What didn't work, and which is worth flagging:

OOF-metric chasing is dangerous. The pseudo-label experiment showed an OOF gain that didn't transfer; Claude (and I) initially treated the OOF number as ground truth. The fix is to always cross-check with a real LB submission before scaling up.

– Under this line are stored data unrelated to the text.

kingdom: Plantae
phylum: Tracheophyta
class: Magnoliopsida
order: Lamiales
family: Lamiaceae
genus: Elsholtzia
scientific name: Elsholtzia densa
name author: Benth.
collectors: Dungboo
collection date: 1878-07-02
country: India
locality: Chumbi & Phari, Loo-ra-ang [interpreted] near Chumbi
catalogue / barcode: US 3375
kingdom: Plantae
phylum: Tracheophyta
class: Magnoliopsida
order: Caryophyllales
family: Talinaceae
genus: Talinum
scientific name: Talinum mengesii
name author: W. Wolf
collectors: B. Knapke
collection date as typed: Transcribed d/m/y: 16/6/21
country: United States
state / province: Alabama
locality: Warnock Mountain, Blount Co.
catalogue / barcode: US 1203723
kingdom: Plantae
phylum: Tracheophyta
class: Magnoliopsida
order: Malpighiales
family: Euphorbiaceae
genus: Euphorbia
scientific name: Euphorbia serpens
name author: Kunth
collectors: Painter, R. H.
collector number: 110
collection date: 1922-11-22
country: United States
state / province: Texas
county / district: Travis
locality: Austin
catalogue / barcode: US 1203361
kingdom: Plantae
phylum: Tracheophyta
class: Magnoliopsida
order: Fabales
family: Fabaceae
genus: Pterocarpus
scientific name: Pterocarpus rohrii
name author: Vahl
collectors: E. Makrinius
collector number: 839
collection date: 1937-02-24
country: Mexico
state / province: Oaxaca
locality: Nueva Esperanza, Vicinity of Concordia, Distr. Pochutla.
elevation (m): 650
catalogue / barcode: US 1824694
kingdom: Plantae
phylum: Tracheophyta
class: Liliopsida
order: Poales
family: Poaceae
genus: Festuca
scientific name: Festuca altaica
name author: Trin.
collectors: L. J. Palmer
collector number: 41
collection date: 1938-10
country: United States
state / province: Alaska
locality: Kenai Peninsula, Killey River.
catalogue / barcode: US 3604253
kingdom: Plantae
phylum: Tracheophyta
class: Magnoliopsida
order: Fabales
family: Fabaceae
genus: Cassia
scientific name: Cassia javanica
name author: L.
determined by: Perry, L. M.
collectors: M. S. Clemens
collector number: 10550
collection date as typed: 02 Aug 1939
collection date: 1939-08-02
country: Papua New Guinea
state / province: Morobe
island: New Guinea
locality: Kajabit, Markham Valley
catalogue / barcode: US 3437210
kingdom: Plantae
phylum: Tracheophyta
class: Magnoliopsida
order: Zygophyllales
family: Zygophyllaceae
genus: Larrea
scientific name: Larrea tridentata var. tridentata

Everything LLM-assisted is disclosed in the paper per the LifeCLEF / CEUR-WS GenAI declaration policy.

What I'd do differently

In rough order of expected payoff for next year's BirdCLEF:

Perch → CNN distillation via KLD loss to a B0/B3 backbone. The community estimate is +0.02 to +0.04 standalone. That's the only realistic path to a second model strong enough to break a 0.950-rounding plateau.
Confidence-gated pseudo-labels (Anil Ozturk's hint on the discussion forum) — single-pass with strict thresholds, not the multi-fold teacher I used.
Spatial-per-block tokens ($T = 192$ instead of $T = 3$) so the head can attend to time–frequency regions, not just blocks.
Properly retrain DINOv2 at 224 px instead of trying to salvage a checkpoint at the last minute.

Summary

Final certified rank 354 / 4084 (top 8.7%) — 🥉 official Kaggle Competition Bronze Medal awarded 2026-06-04.
The methodology contribution is the per-block kNN probe: a cheap, training-free way to choose which layer of a frozen backbone to tap for transfer.
A small ($\sim$430k params) attention-pool sequence head over Perch~v2 features hit standalone LB 0.879; the medal came from blending with the dominant public baseline.
Standalones generalised; blends overfit to public. The +590-place public → final rerank is the punchline.
Code is public at github.com/rockerritesh/BirdCLEF2026; the full working note is on sumityadav.com.np/files/birdclef-2026-working-note.pdf.

If you're running BirdCLEF 2027 or any similar bioacoustics / fine-grained-audio task: probe before you fine-tune. The penultimate block of a wide-pretraining classifier is, more often than the literature implies, the right place to tap.